Oakdale goes green with new tech and lighting

The City of Oakdale will be saving thousands of dollars each year through new energy efficient street lights and by adding new technology to its water wells.

A total of 184 brand new street lights with induction-style bulbs have been installed, casting a brighter glow on city streets than the old high-pressure sodium bulbs they replaced. The new lights are also significantly more energy efficient, saving the City much needed cash on its utility bills.

The City also has installed variable frequency drive, or VFD, units at three of its water wells, enabling significant savings by controlling energy to the pumps and thus regulating their speed and consumption of power. A VFD allows for smoother operation, acceleration control and different operating speeds for various operations.

“This project will help us, as a City, lower greenhouse gas emissions, lower our electricity bills, and turn back on some of the street lights that have been dark for years now,” said Anthony Smith, Oakdale Administrative Analyst. “In addition, the new variable frequency drives will allow us to lower energy consumption and better respond to changes in demand in the water system.”

What this means to the average taxpayer is significant savings to City coffers through lower utility bills.
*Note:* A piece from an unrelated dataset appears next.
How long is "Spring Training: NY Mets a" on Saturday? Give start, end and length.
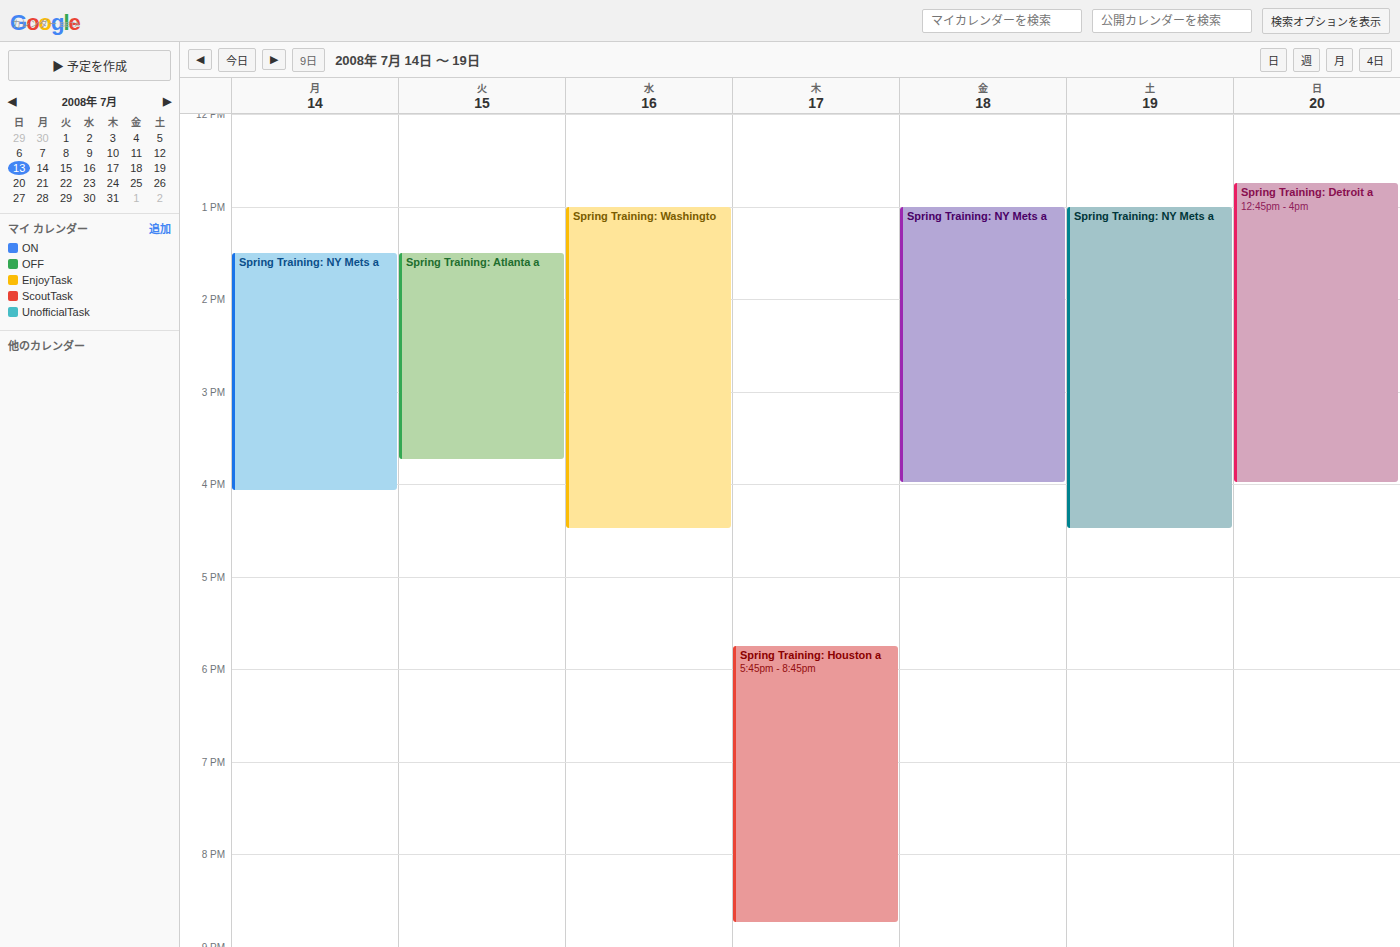
1:00 PM to 4:30 PM, 3 hours 30 minutes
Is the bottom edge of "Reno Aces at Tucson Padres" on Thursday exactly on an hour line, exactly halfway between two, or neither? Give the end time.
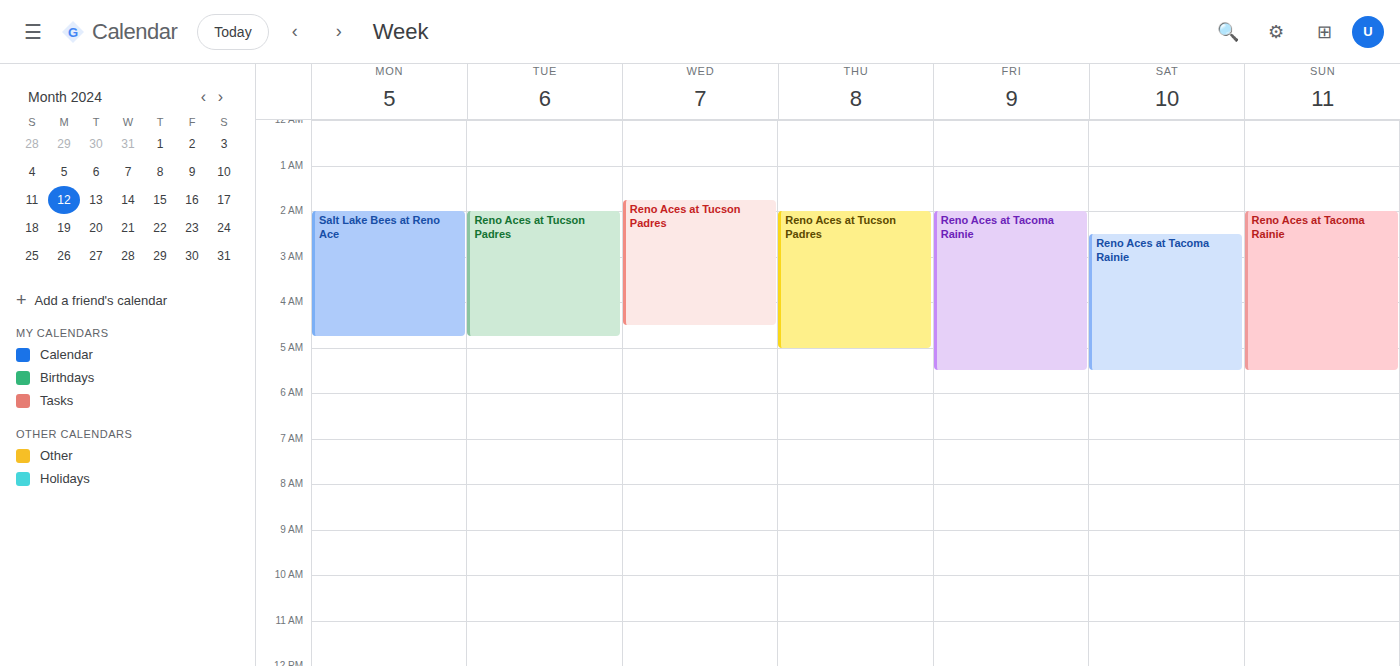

The energy efficiency retrofits when complete will save the City about 204,159 kilowatt hours of energy per year. This roughly equates to a savings of about $25,000 a year and a greenhouse gas reduction about the same as taking 29 cars off the road.

And that’s a big deal in these troubled economic times.

The money that makes the majority of the project possible comes from an Energy Efficiency and Conservation Block Grant provided through the American Recovery and Reinvestment Act of 2009. The program is administered through the U.S. Department of Energy and the California Energy Commission.

Oakdale joined with 35 other cities and counties in the region to form the San Joaquin Valley Clean Energy Partnership, which is led by the San Joaquin Valley Unified Air Pollution Control District with the assistance of the nonprofit San Joaquin Valley Clean Energy Organization. The Partnership administers the more than $4 million in grants and provides technical assistance to local governments.